それなのに彼女の表情からは「寂しい」しか感じられなかった。
「で、その食っちゃった彼はどうするの?」
「……」
「物足りないんでしょ?」
「……誠実でいい人よ」
「でも千佳子はそういう人求めてないでしょ?」
ゔっと言葉に詰まった。いつもの千佳子なら「キープしとくわ」って簡単に言える。でも今はどうしてか言えなかった。それは彼が本気で千佳子に心を砕いてくれているとわかるから。そういう人にはきちんと向き合わないのは千佳子の心情に反する。

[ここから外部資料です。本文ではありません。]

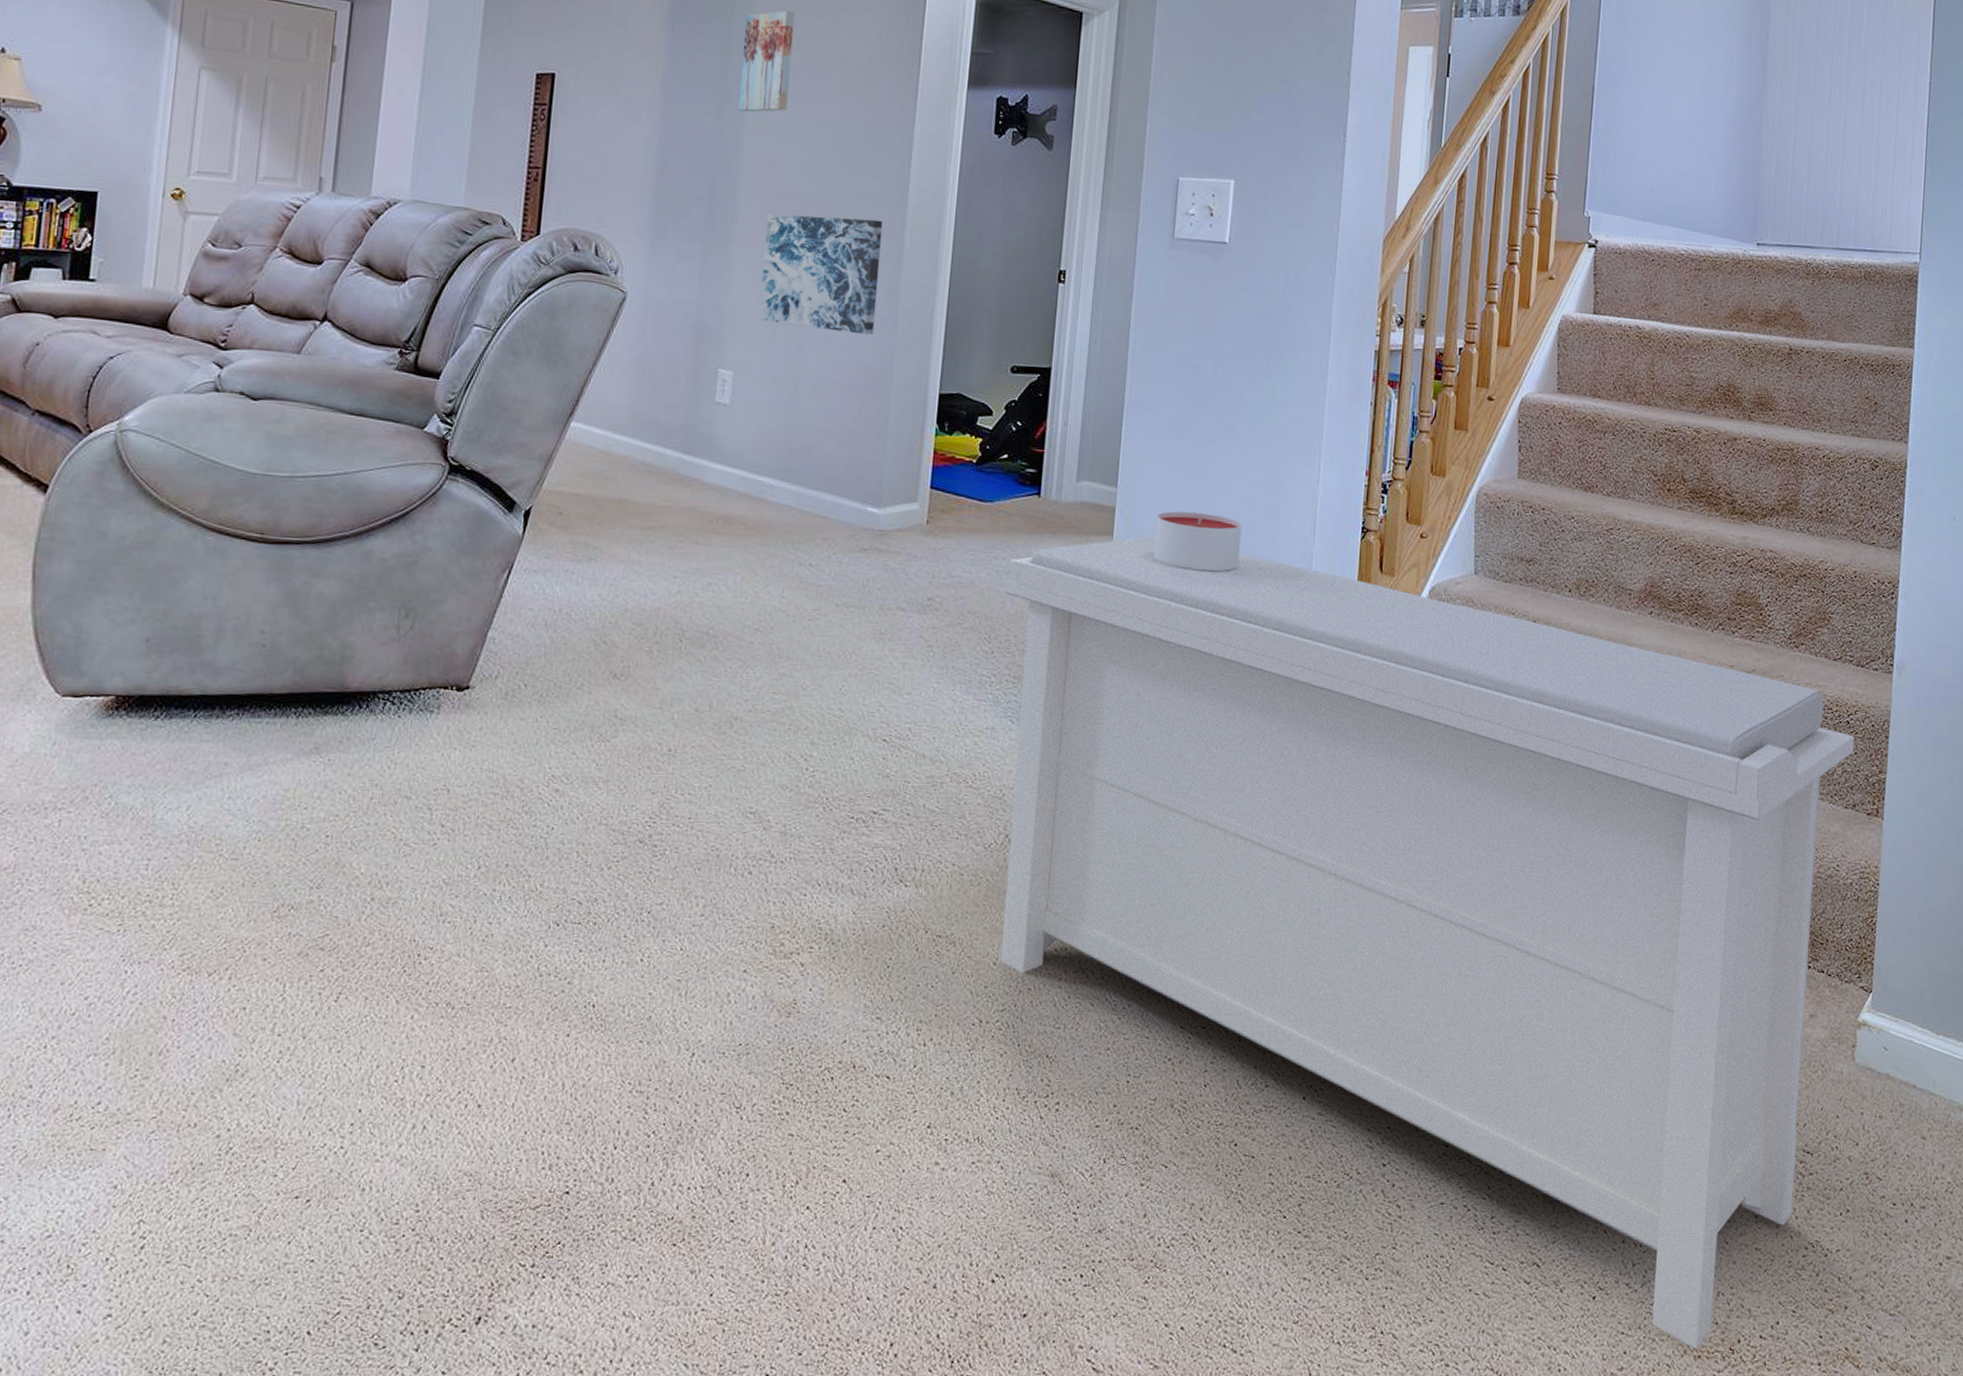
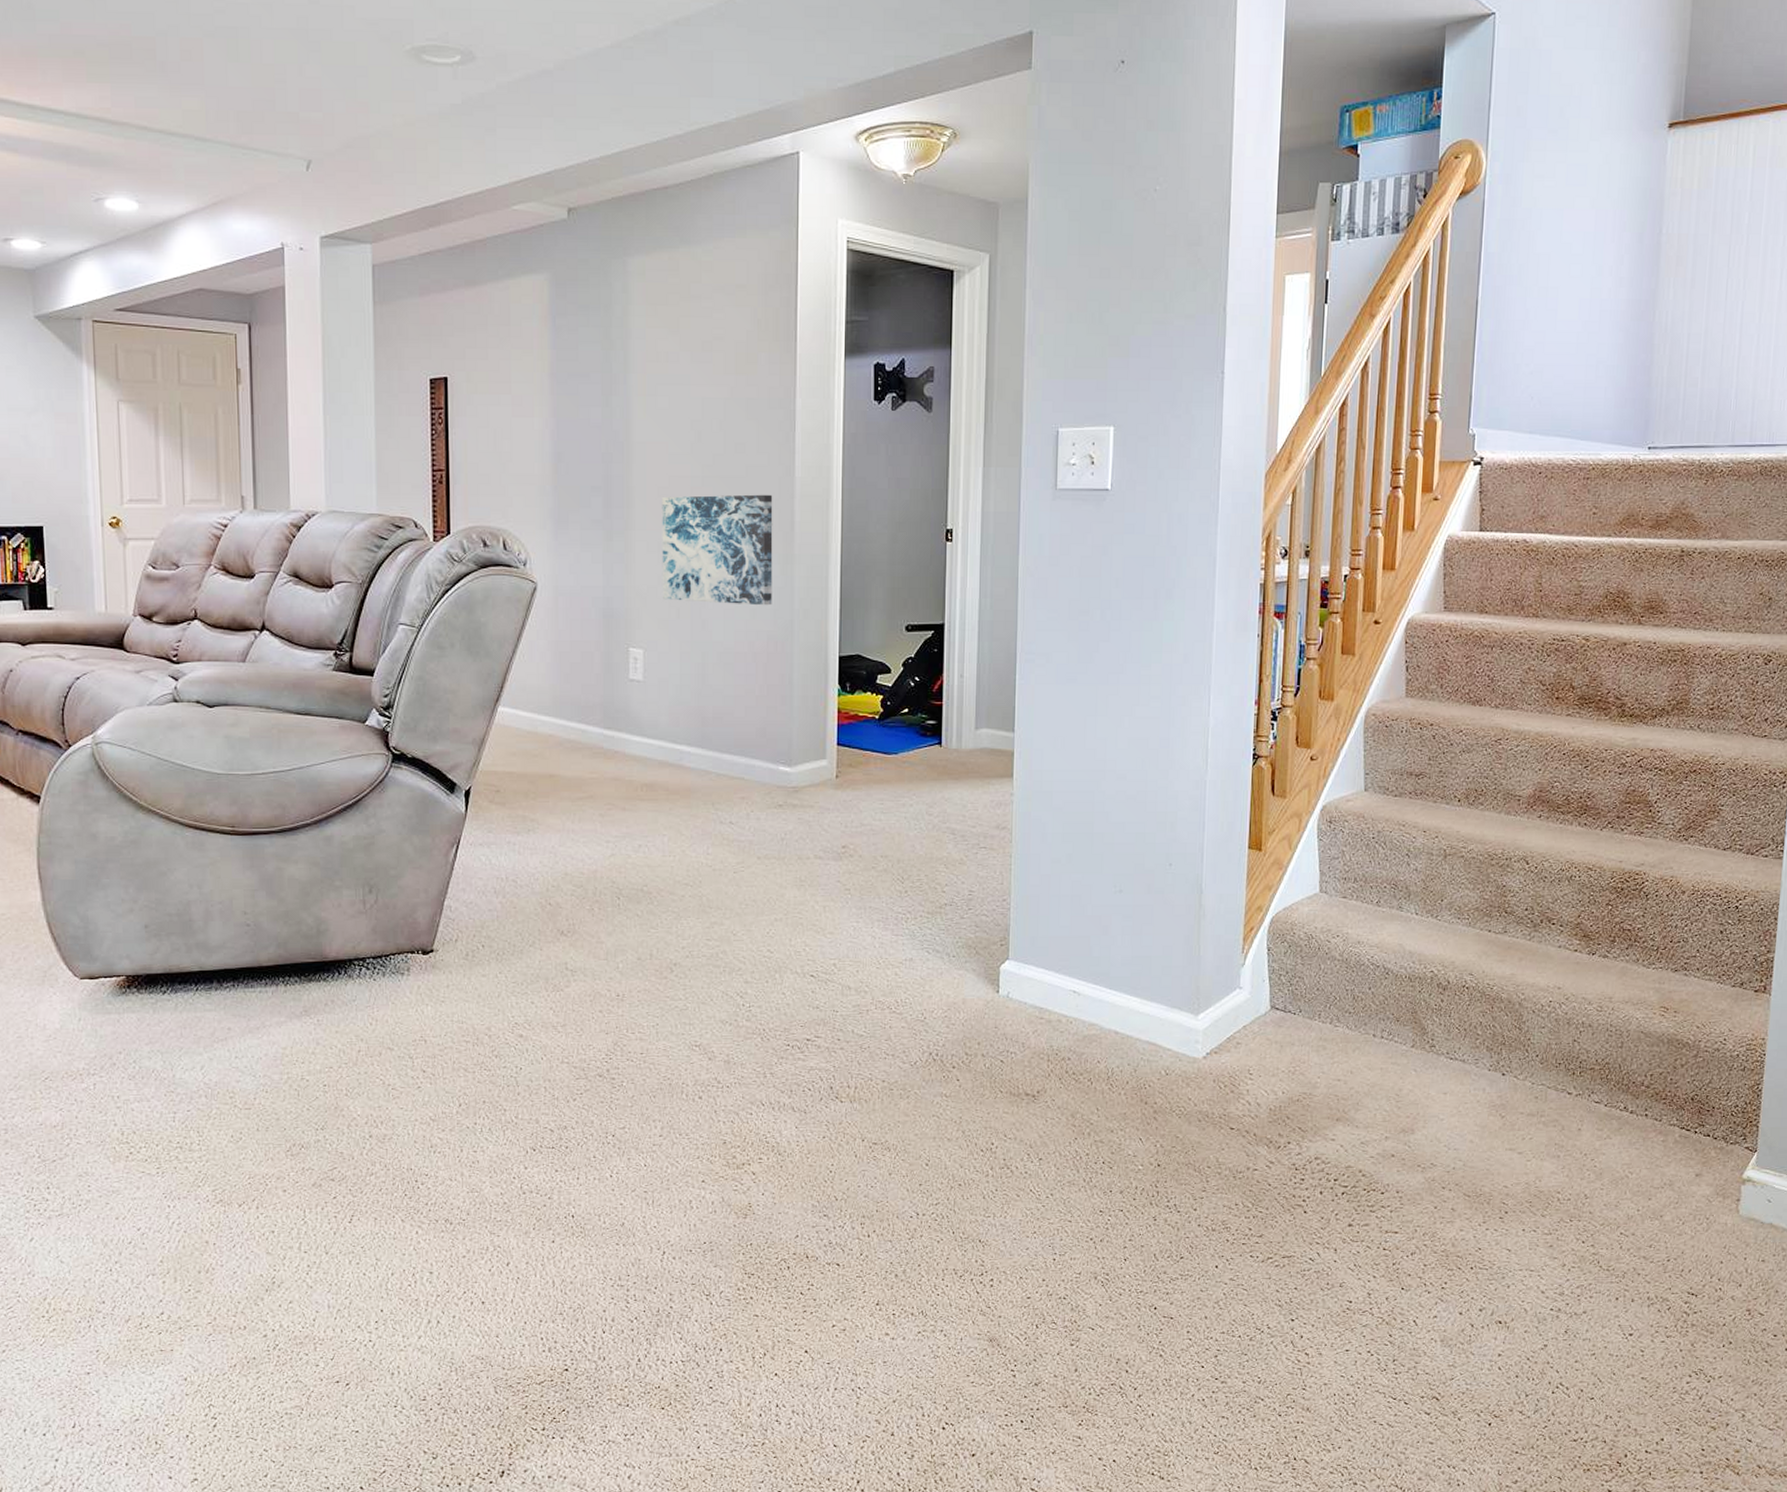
wall art: present [738,11,795,112] -> none [623,296,671,399]
bench: present [1000,534,1855,1351] -> none [913,774,1743,1465]
candle: present [1153,511,1242,572] -> none [1053,751,1136,805]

「そもそも間違いだったのよ。『おかえり』って家で待ってくれる男性なんて千佳子には合わないわよ」
「そんなことわからないじゃない」
「だって千佳子男だもん。対等にビジネスの話をしたいし、対等に自分を扱ってくれる男が好きでしょ?」
「そういう男性で家で待っててくれる人がいいの!」
「じゃあ、その佐野さん?だっけ?その人でいいじゃない。フリーランスのエンジニアで自分で自分を養ってるってことは社長でしょ?ドMだけど」
「ドMはいいのよ。別に」
「でも物足りないんでしょ?」
「育てるのは楽しいわ」
「師弟関係ね」
でもそうじゃない。そうじゃないと千佳子も知っている。
あの目で見られたかった。千佳子を女として見るハイエナのような目が。
飢えた獣のように渇望したオーラが。
「ドMの扉が開いたのね」
「ドMにドMって言われたくないわ」
「あらー。私はドMじゃないわよ。ふふん。この間だって」
「いいわよ、そんな話」
「え?聞いてよ」
「いやよ。あの綺麗な顔してドMだなんて、綾乃の旦那どれだけ兼ね揃えているのよ。羨ましすぎるわ」
千佳子は本心からそう言ったのに綾乃はちょっとだけ顔を顰めた。